Record set
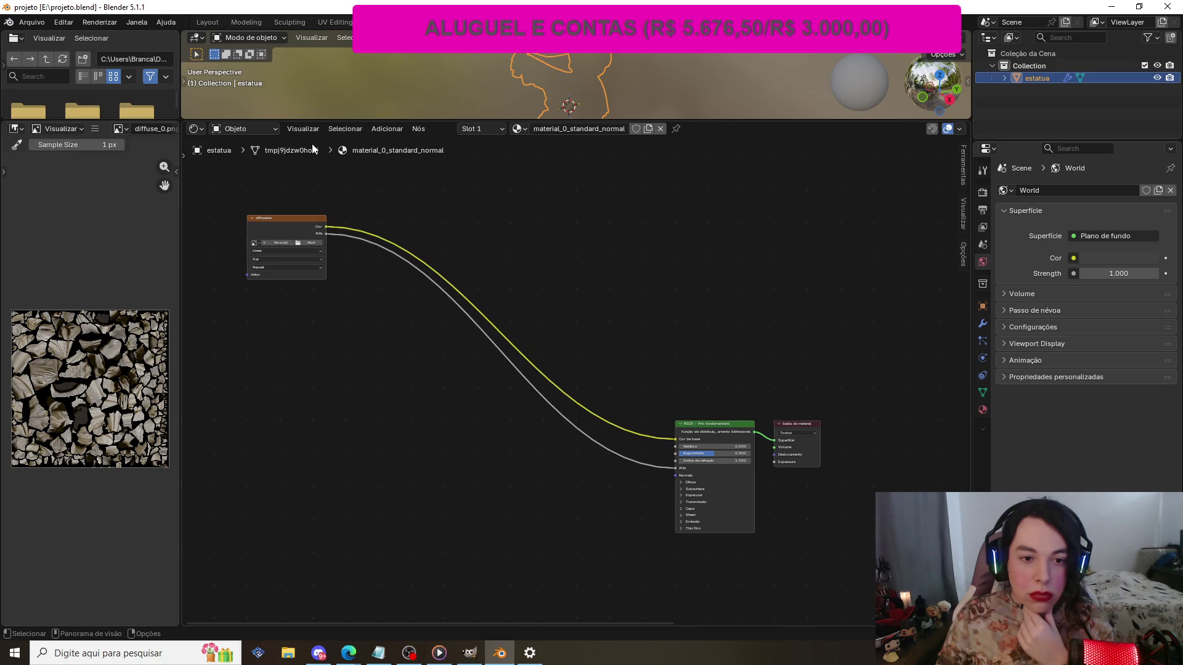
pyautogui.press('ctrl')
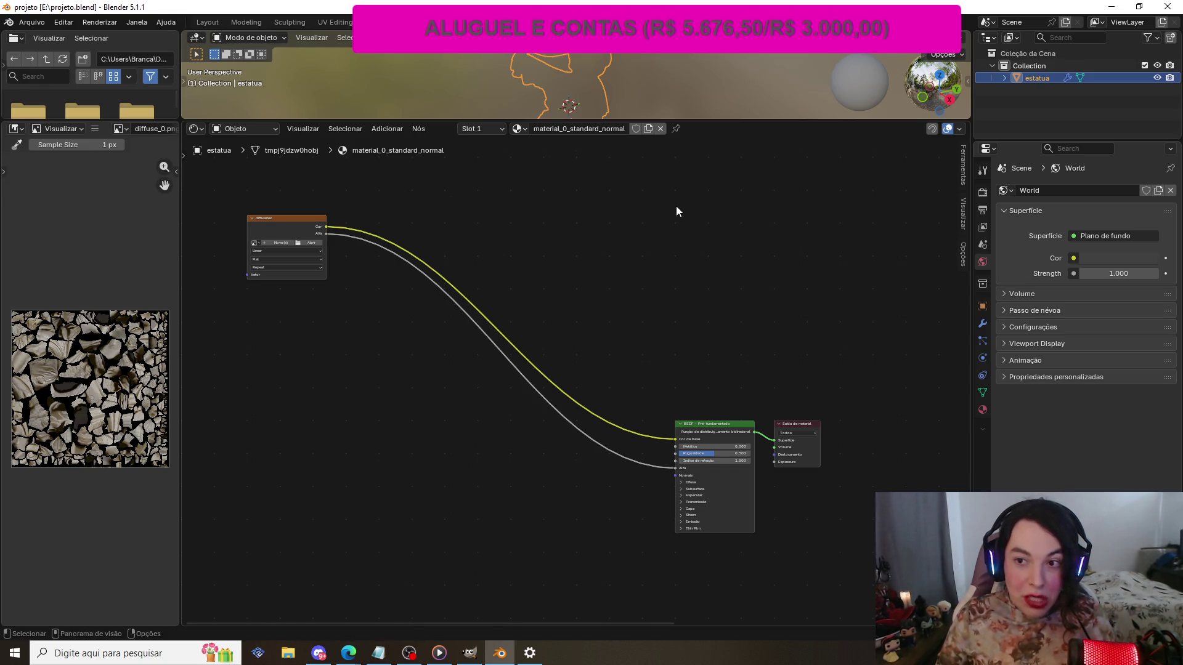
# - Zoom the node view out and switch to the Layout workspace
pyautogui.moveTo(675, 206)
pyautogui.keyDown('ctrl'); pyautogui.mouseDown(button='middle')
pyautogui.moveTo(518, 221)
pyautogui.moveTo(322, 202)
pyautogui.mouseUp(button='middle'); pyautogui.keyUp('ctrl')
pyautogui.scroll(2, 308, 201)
...
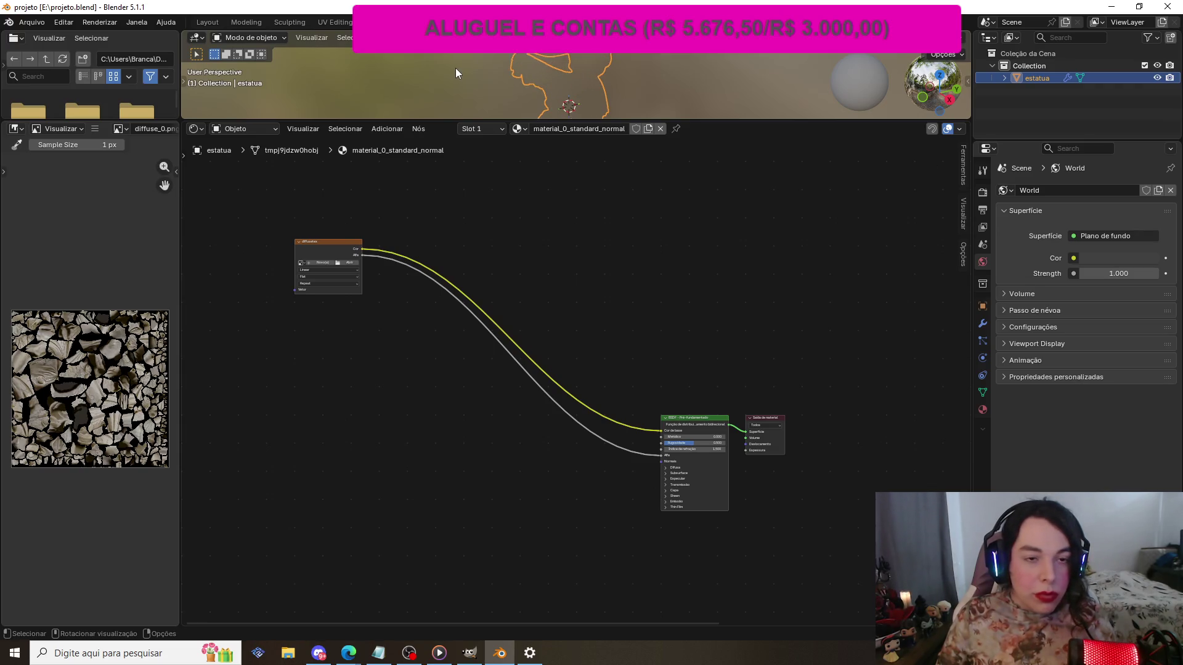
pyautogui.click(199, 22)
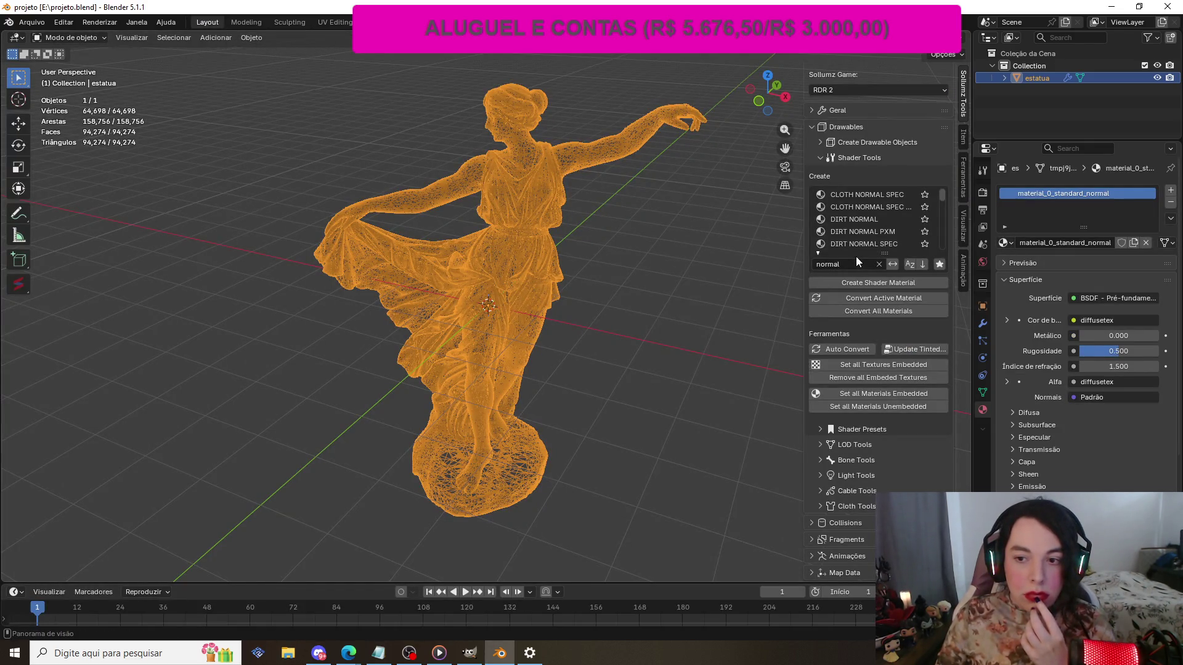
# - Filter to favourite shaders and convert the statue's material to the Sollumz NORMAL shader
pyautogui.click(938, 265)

Aim of the task
Each line of the data that holds the word "ctrl" should be copied.

Reply to the exercise
pyautogui.press('ctrl')
pyautogui.keyDown('ctrl'); pyautogui.mouseDown(button='middle')
pyautogui.mouseUp(button='middle'); pyautogui.keyUp('ctrl')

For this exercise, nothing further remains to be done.